Summer Surrender

“Sometimes we just can’t do everything, Mom!”

That’s a fairly direct quote from my friend Charlene’s youngest child.  She was three years old when she dropped that wisdom bomb on her mother.  They must have been having a pretty hectic day, but my friend took time to call me and share that sage advice.  I laughed.  What does a three year old know about life?  Apparently quite a bit more than I do.

A few weeks ago, I was out for an early morning run.  The air was cool, damp, fragrant with the smell of ocean and marsh grass.  A lavender tint washed the horizon as I sprinted down the hill toward Pebble Beach and I soared on the scent and the glow.  As I rounded the corner, I drew a sharp breath.  A fawn stood on the ocean side on the popple hedge of the beach.  She faced the wild rose bushes across the narrow road and her slender long legs trembled slightly when she saw me.  She turned her head and her narrow nose pointed in my direction.  Her wide brown eyes grew wider as I continued my approach.  I wanted to stop.  I should have stopped.  I ran.

She bolted for the roses, crossing so close to me I could have touched her soft flank if I had reached out my hand.  I ran.  For the rest of the route, I kept marveling at having had the opportunity to see the fawn.  Right there on Pebble Beach!  I couldn’t wait to rush home and tell my daughter.  I couldn’t wait to write about it, to share how I felt for those few seconds when she and I looked into each others’ eyes and shared the urge to run.  Me, because that’s what I do.   Her, because a crazy person was running right toward her— a panting, sweaty stranger who came out of nowhere.

I burst into my house, eager to tell whoever was awake what I had seen.  I told my husband, who was already settled in to to work at his computer.  I told my daughter, who had just tumbled out of bed and was fixing her coffee.  I told my son, who was on his way to work.

I hit the shower, dressed, and began the day.

Since my last blog, I have run 114 miles.  I have surrendered to my new boss— the garden— and spent hours and hours digging, weeding, and hefting truckloads of barrels to the dump.  I have cleared out my mother-in-law’s closet with my son’s help, (“I feel like the Grinch, Mom”), and helped him move into her house for the summer.  My husband and I have stolen as many beach days as possible, packing picnic lunches and books and boogie boards.  Friends have been to visit; there are more to come.  I found myself crying during the July 4th Fireman’s Parade in Rockport when the bagpipers marched by, missing the days when my husband’s parents took us to the parade after a quick supper.   That meal always ended with eating cold slices of watermelon from the back porch.  The children stood at the edge of the railing, competing to see who could spit the slick, black seeds the farthest into the driveway.

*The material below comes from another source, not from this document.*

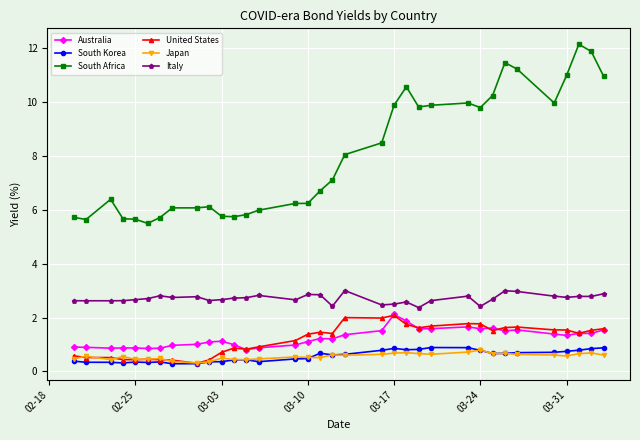

What is the maximum value shown in the chart?

12.1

I return home from my run each morning soaked with sweat.  Once my husband asked me if I had been standing under someone’s sprinkler.  “Nope.  That water’s all mine.”  The humidity changes everything, making my steps sluggish, forcing me to carry a water bottle that sloshes and keeps me from working on my stealth running.  (That’s another story for another day.)  All this and I miss writing.

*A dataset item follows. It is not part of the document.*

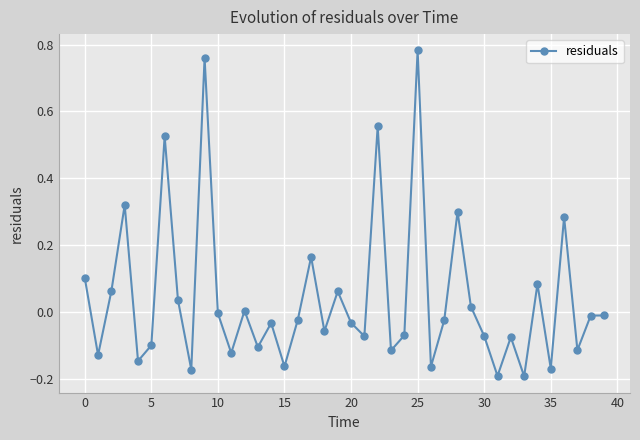

What is the sum of all values?

1.7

This morning I saw an egret.  Its small whiteness stood out in sharp contrast against the tall green reeds in Cambourne Pond.  I stopped running, turned off my iPod, and tip-toed along the tiny path leading to the pond.  The bird’s reflection mirrored flawlessly in the still water.  The swan family paddled along the opposite bank, their tranquil morning breakfast hour interrupted occasionally by the quacking of the dozen ducks flirting with the shoreline.  I stood and watched, my breath slowing, my heart rhythm returning to normal.

Balance.  Surrender.

Sometimes we just can’t do everything.  We do what we can.